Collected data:

——————

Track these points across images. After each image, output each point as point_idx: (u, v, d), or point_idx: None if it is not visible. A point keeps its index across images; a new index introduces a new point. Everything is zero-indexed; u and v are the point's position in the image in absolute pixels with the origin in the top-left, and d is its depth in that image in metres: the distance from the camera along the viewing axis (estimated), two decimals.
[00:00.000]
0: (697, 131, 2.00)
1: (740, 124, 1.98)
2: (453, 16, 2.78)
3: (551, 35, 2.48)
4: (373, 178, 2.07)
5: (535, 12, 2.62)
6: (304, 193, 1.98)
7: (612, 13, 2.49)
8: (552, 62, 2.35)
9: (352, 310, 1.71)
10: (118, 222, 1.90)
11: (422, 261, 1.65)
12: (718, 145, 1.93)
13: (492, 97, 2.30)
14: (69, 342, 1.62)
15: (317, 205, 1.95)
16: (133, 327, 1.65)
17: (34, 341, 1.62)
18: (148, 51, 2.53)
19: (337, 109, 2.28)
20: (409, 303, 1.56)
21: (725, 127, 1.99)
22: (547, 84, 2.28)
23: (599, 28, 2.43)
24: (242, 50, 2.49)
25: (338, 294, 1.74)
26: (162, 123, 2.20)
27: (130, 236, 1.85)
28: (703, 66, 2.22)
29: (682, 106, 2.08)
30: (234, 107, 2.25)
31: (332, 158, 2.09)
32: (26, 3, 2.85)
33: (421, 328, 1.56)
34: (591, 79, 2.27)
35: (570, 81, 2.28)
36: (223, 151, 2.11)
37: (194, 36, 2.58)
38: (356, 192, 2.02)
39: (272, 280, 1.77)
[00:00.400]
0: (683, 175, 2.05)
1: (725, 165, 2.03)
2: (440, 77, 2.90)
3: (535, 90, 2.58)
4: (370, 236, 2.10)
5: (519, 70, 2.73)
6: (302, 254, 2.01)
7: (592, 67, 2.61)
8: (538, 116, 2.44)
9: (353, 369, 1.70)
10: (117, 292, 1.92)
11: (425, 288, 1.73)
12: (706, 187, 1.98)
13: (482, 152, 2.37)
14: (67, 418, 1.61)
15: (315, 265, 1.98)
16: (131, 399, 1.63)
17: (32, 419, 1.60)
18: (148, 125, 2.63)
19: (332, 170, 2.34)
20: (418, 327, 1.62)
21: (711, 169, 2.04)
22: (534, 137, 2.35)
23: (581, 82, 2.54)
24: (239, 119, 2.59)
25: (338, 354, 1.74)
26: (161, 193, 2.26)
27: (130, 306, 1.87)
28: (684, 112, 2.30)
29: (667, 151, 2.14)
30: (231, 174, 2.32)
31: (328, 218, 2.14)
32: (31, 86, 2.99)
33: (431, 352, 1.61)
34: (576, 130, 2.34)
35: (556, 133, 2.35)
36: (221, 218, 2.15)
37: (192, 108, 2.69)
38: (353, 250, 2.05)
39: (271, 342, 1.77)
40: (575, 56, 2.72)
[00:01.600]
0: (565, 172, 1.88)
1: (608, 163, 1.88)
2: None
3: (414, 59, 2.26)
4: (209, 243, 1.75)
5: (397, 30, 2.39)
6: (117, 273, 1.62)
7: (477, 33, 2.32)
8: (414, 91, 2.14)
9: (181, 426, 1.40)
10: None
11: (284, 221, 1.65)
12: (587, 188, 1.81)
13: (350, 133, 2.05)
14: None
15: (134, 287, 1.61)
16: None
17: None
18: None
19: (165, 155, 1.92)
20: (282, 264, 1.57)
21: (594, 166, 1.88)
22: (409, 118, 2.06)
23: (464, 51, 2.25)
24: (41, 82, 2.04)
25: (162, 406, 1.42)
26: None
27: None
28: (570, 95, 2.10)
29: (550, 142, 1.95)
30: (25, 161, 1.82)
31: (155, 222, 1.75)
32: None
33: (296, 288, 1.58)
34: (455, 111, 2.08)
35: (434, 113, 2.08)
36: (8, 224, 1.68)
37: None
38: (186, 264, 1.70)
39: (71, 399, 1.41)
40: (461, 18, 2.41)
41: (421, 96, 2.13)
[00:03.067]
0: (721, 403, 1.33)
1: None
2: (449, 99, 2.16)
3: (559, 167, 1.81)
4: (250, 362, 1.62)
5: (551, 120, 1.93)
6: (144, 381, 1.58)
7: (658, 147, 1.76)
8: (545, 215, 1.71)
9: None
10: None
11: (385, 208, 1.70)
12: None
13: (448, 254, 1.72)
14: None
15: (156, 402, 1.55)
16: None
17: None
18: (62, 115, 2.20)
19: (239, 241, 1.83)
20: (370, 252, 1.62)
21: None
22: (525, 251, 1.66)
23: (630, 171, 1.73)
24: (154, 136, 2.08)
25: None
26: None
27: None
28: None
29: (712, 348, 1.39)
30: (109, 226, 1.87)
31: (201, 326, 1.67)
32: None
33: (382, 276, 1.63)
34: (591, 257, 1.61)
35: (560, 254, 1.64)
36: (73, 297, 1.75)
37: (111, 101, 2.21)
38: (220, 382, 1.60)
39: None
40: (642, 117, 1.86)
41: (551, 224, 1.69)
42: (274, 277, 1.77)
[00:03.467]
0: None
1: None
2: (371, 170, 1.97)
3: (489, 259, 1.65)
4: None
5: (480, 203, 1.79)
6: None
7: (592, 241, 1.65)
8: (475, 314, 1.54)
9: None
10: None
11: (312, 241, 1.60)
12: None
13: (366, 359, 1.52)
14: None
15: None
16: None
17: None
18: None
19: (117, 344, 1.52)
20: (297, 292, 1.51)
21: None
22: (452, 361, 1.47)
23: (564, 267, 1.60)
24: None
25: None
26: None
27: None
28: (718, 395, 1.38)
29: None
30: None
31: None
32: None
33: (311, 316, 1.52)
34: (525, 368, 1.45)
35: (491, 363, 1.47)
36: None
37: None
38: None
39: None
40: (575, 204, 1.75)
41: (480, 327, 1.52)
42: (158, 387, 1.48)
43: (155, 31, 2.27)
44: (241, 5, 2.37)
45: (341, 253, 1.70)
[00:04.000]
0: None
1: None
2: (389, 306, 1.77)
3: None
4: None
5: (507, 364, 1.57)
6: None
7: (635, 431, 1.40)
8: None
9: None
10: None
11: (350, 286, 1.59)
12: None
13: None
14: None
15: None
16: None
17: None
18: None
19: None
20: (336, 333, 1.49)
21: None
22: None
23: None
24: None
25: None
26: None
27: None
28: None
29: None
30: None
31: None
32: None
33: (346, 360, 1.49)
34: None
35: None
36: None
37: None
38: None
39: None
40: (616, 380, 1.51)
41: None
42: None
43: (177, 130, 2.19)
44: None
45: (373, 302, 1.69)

——————

HOW TO COMPLETE THIS TASK: Output all of the data again. Match it exactly.

RESPONSE BOX:
Track these points across images. After each image, output each point as point_idx: (u, v, d), or point_idx: None if it is not visible. A point keeps its index across images; a new index introduces a new point. Everything is zero-indexed; u and v are the point's position in the image in absolute pixels with the origin in the top-left, and d is its depth in that image in metres: the distance from the camera along the viewing axis (estimated), two decimals.
[00:00.000]
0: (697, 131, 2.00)
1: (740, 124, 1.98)
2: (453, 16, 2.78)
3: (551, 35, 2.48)
4: (373, 178, 2.07)
5: (535, 12, 2.62)
6: (304, 193, 1.98)
7: (612, 13, 2.49)
8: (552, 62, 2.35)
9: (352, 310, 1.71)
10: (118, 222, 1.90)
11: (422, 261, 1.65)
12: (718, 145, 1.93)
13: (492, 97, 2.30)
14: (69, 342, 1.62)
15: (317, 205, 1.95)
16: (133, 327, 1.65)
17: (34, 341, 1.62)
18: (148, 51, 2.53)
19: (337, 109, 2.28)
20: (409, 303, 1.56)
21: (725, 127, 1.99)
22: (547, 84, 2.28)
23: (599, 28, 2.43)
24: (242, 50, 2.49)
25: (338, 294, 1.74)
26: (162, 123, 2.20)
27: (130, 236, 1.85)
28: (703, 66, 2.22)
29: (682, 106, 2.08)
30: (234, 107, 2.25)
31: (332, 158, 2.09)
32: (26, 3, 2.85)
33: (421, 328, 1.56)
34: (591, 79, 2.27)
35: (570, 81, 2.28)
36: (223, 151, 2.11)
37: (194, 36, 2.58)
38: (356, 192, 2.02)
39: (272, 280, 1.77)
[00:00.400]
0: (683, 175, 2.05)
1: (725, 165, 2.03)
2: (440, 77, 2.90)
3: (535, 90, 2.58)
4: (370, 236, 2.10)
5: (519, 70, 2.73)
6: (302, 254, 2.01)
7: (592, 67, 2.61)
8: (538, 116, 2.44)
9: (353, 369, 1.70)
10: (117, 292, 1.92)
11: (425, 288, 1.73)
12: (706, 187, 1.98)
13: (482, 152, 2.37)
14: (67, 418, 1.61)
15: (315, 265, 1.98)
16: (131, 399, 1.63)
17: (32, 419, 1.60)
18: (148, 125, 2.63)
19: (332, 170, 2.34)
20: (418, 327, 1.62)
21: (711, 169, 2.04)
22: (534, 137, 2.35)
23: (581, 82, 2.54)
24: (239, 119, 2.59)
25: (338, 354, 1.74)
26: (161, 193, 2.26)
27: (130, 306, 1.87)
28: (684, 112, 2.30)
29: (667, 151, 2.14)
30: (231, 174, 2.32)
31: (328, 218, 2.14)
32: (31, 86, 2.99)
33: (431, 352, 1.61)
34: (576, 130, 2.34)
35: (556, 133, 2.35)
36: (221, 218, 2.15)
37: (192, 108, 2.69)
38: (353, 250, 2.05)
39: (271, 342, 1.77)
40: (575, 56, 2.72)
[00:01.600]
0: (565, 172, 1.88)
1: (608, 163, 1.88)
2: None
3: (414, 59, 2.26)
4: (209, 243, 1.75)
5: (397, 30, 2.39)
6: (117, 273, 1.62)
7: (477, 33, 2.32)
8: (414, 91, 2.14)
9: (181, 426, 1.40)
10: None
11: (284, 221, 1.65)
12: (587, 188, 1.81)
13: (350, 133, 2.05)
14: None
15: (134, 287, 1.61)
16: None
17: None
18: None
19: (165, 155, 1.92)
20: (282, 264, 1.57)
21: (594, 166, 1.88)
22: (409, 118, 2.06)
23: (464, 51, 2.25)
24: (41, 82, 2.04)
25: (162, 406, 1.42)
26: None
27: None
28: (570, 95, 2.10)
29: (550, 142, 1.95)
30: (25, 161, 1.82)
31: (155, 222, 1.75)
32: None
33: (296, 288, 1.58)
34: (455, 111, 2.08)
35: (434, 113, 2.08)
36: (8, 224, 1.68)
37: None
38: (186, 264, 1.70)
39: (71, 399, 1.41)
40: (461, 18, 2.41)
41: (421, 96, 2.13)
[00:03.067]
0: (721, 403, 1.33)
1: None
2: (449, 99, 2.16)
3: (559, 167, 1.81)
4: (250, 362, 1.62)
5: (551, 120, 1.93)
6: (144, 381, 1.58)
7: (658, 147, 1.76)
8: (545, 215, 1.71)
9: None
10: None
11: (385, 208, 1.70)
12: None
13: (448, 254, 1.72)
14: None
15: (156, 402, 1.55)
16: None
17: None
18: (62, 115, 2.20)
19: (239, 241, 1.83)
20: (370, 252, 1.62)
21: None
22: (525, 251, 1.66)
23: (630, 171, 1.73)
24: (154, 136, 2.08)
25: None
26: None
27: None
28: None
29: (712, 348, 1.39)
30: (109, 226, 1.87)
31: (201, 326, 1.67)
32: None
33: (382, 276, 1.63)
34: (591, 257, 1.61)
35: (560, 254, 1.64)
36: (73, 297, 1.75)
37: (111, 101, 2.21)
38: (220, 382, 1.60)
39: None
40: (642, 117, 1.86)
41: (551, 224, 1.69)
42: (274, 277, 1.77)
[00:03.467]
0: None
1: None
2: (371, 170, 1.97)
3: (489, 259, 1.65)
4: None
5: (480, 203, 1.79)
6: None
7: (592, 241, 1.65)
8: (475, 314, 1.54)
9: None
10: None
11: (312, 241, 1.60)
12: None
13: (366, 359, 1.52)
14: None
15: None
16: None
17: None
18: None
19: (117, 344, 1.52)
20: (297, 292, 1.51)
21: None
22: (452, 361, 1.47)
23: (564, 267, 1.60)
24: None
25: None
26: None
27: None
28: (718, 395, 1.38)
29: None
30: None
31: None
32: None
33: (311, 316, 1.52)
34: (525, 368, 1.45)
35: (491, 363, 1.47)
36: None
37: None
38: None
39: None
40: (575, 204, 1.75)
41: (480, 327, 1.52)
42: (158, 387, 1.48)
43: (155, 31, 2.27)
44: (241, 5, 2.37)
45: (341, 253, 1.70)
[00:04.000]
0: None
1: None
2: (389, 306, 1.77)
3: None
4: None
5: (507, 364, 1.57)
6: None
7: (635, 431, 1.40)
8: None
9: None
10: None
11: (350, 286, 1.59)
12: None
13: None
14: None
15: None
16: None
17: None
18: None
19: None
20: (336, 333, 1.49)
21: None
22: None
23: None
24: None
25: None
26: None
27: None
28: None
29: None
30: None
31: None
32: None
33: (346, 360, 1.49)
34: None
35: None
36: None
37: None
38: None
39: None
40: (616, 380, 1.51)
41: None
42: None
43: (177, 130, 2.19)
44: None
45: (373, 302, 1.69)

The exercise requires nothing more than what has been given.